July 1 marks a turning point for those who have been part of the Presbyteries of Sacramento and Stockton in California. As of today, the two separate presbyteries are gone and a new one has emerged — the Presbytery of North Central California.

The newly created presbytery has been in the works for some time as the list of congregations has become smaller in both of the previous presbyteries over the years. During an interview with the Presbyterian News Service in February, the Rev. Dr. Mary Westfall, transitional presbyter with the Presbytery of Sacramento, said each presbytery had its own culture and history, and had been shaped by the geography and sense of place in which they were located.

“They each bear the impact of the upheavals and changes within the Presbyterian Church (U.S.A.) that led to a significant number of churches leaving the denomination over a three-to-five-year period,” she said. “Both are smaller than they were a decade ago, but each has continued to support pastors and congregations, engage in meaningful ministry and nourish the souls of many.”

As membership shifts across the denomination, the Office of the General Assembly says other presbyteries have also been looking at the best way to move forward.

“There are conversations going on in other places among some presbyteries about whether to merge or work together in a different way,” said Tricia Dykers Koenig, associate director of Mid Council Relations. “Those conversations are happening in various places. But everything is up to date as of July 1.”

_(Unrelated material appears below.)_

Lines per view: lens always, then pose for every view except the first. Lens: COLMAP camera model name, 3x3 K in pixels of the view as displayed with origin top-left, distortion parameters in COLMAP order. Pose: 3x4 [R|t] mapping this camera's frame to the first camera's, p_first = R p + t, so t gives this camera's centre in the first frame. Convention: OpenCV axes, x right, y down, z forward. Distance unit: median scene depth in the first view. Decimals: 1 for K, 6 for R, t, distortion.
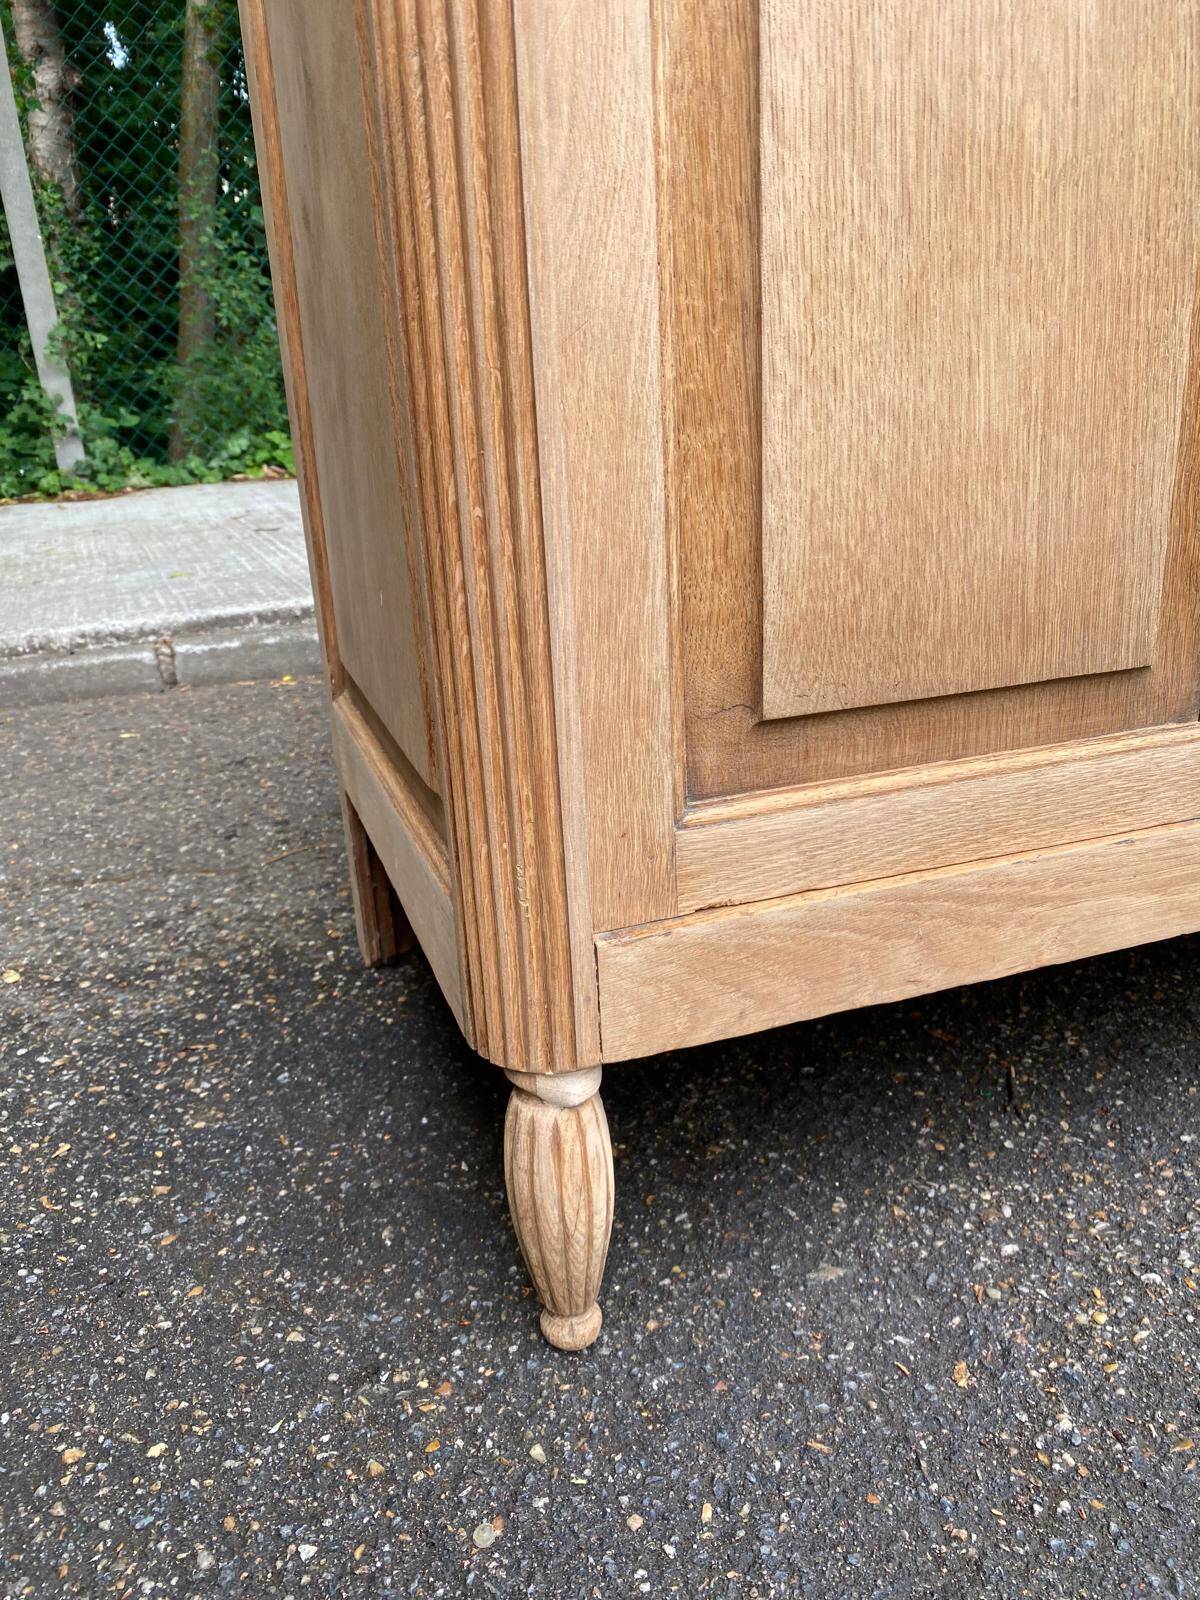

It’s been a busy year for the Administrative Commission on Mid Councils, which was authorized by the 224th General Assembly last year. It acts with the authority of the GA by approving synods’ requests to organize, divide or combine presbyteries. During its meeting in February, the commission approved a request from the Synod of the Rocky Mountains to move the boundary between Glacier and Yellowstone presbyteries to allow Glacier to better facilitate the work of a new ministry in Basin, Montana.

Dykers Koenig says other conversations are taking place, but the decision-making process can be a slow one.

“With the leadership of the Synod of the Northeast, the presbyteries in New Jersey talked about it for years and it was a very complex process with a lot of conversations. Like a mighty turtle moves church of God,” she said. “We believe in making decisions in groups and not having one person deciding and telling us, so there needs to be a lot of conversation.”

Dykers Koenig says two in Arizona, the presbyteries of De Cristo and Grand Canyon, have had the same staff for some time.

“They went through a process and decided to keep it the way they have it instead of merger,” she said. “Three presbyteries in Iowa are sharing staff but remaining separate. There are three full-time executive staff serving all three presbyteries as opposed to being one big presbytery.”

Dykers Koenig says it is all about what works best for the presbyteries and the churches they serve. Today’s update in California takes the number of presbyteries across the PC(USA) from 167 to 166.